**Exercise directions**
Return every entry below exactly as written, minus the pictures.

[Extracted entries — start]

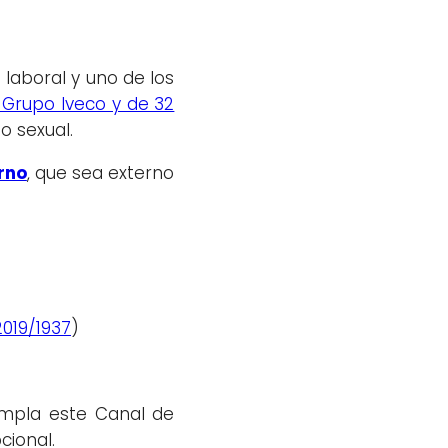
laboral y uno de los
 Grupo Iveco y de 32
o sexual.
rno
, que sea externo
2019/1937
)
empla este Canal de
cional.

[Extracted entries — finish]

**Answer space**
laboral y uno de los
 Grupo Iveco y de 32
o sexual.
rno
, que sea externo
2019/1937
)
empla este Canal de
cional.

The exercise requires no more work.